◆ OBIETTIVO DELL'ESERCIZIO: Secondo il testo sulla fascite plantare, entro quale intervallo di tempo si colloca di solito la prognosi?

◆ TESTO SELEZIONATO:
_ _ _ _ _

12 Luglio 2019

Buongiorno cari lettori, continua la nostra rubrica salute con lo scopo di offrire a voi le informazioni più recenti riguardo i problemi muscoloscheletrici comunemente riscontrabili. Parleremo oggi della fascite plantare che è una problematica del piede riscontrabile sia in persone sportive che in quelle meno atletiche. Un recente studio scientifico ha incluso 54.851 atleti ed ha mostrato come il 50% dei pazienti che  avevano sviluppato fascite plantare praticassero sport come il calcio, la corsa, la danza e la ginnastica. I cambiamenti nello spessore della fascia plantare sono correlati a modificazioni del livello dolorifico della zona; inoltre, maggiore è la paura e l’apprensione verso il dolore, maggiore è la disabilità prodotta dal problema. Clinicamente i pazienti spesso giungono al consulto per la prima volta con situazioni già croniche di dolore. La prognosi è solitamente positiva e va da due  mesi a dodici mesi nei casi più complessi. I fattori che predispongono l’insorgenza di fascite plantare in soggetti non atletici sono: ridotta mobilità in dorsiflessione della caviglia, alto indice di massa corporea e svolgimento di lavori che prevedono posizioni mantenute in piedi con situazioni di terreno rigido e con scarso assorbimento del carico. Fra gli atleti invece c’è un aumentato rischio d’insorgenza di malattia tra i podisti o tra chi  presenta piede cavo o  retropiede varo.  Attualmente le linee guida ci indicano che per curare la fascite sono molto indicate la terapia manuale, lo stretching del gastrocnemio e del soleo, il taping neuromuscolare, le solette a supporto dell’arco plantare e di scarico del tallone, l’immobilizzazione notturna del piede. Vi ricordiamo comunque  che queste sono linee guida informative.
Deve essere sempre lo specialista a scegliere la tecnica e la posologia di esercizio più adeguata per curare al meglio il vostro problema.

_ _ _ _ _

◆ MATERIALE ESTRATTO:
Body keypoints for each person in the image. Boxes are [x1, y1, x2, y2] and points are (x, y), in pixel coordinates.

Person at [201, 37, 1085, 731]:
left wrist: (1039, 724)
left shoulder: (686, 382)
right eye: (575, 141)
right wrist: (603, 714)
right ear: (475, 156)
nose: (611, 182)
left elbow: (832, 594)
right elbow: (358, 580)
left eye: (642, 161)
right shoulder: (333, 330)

_ _ _ _ _

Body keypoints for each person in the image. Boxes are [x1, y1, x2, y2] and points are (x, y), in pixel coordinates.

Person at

_ _ _ _ _

◆ COMPITO SVOLTO: Va da due mesi a dodici mesi nei casi più complessi.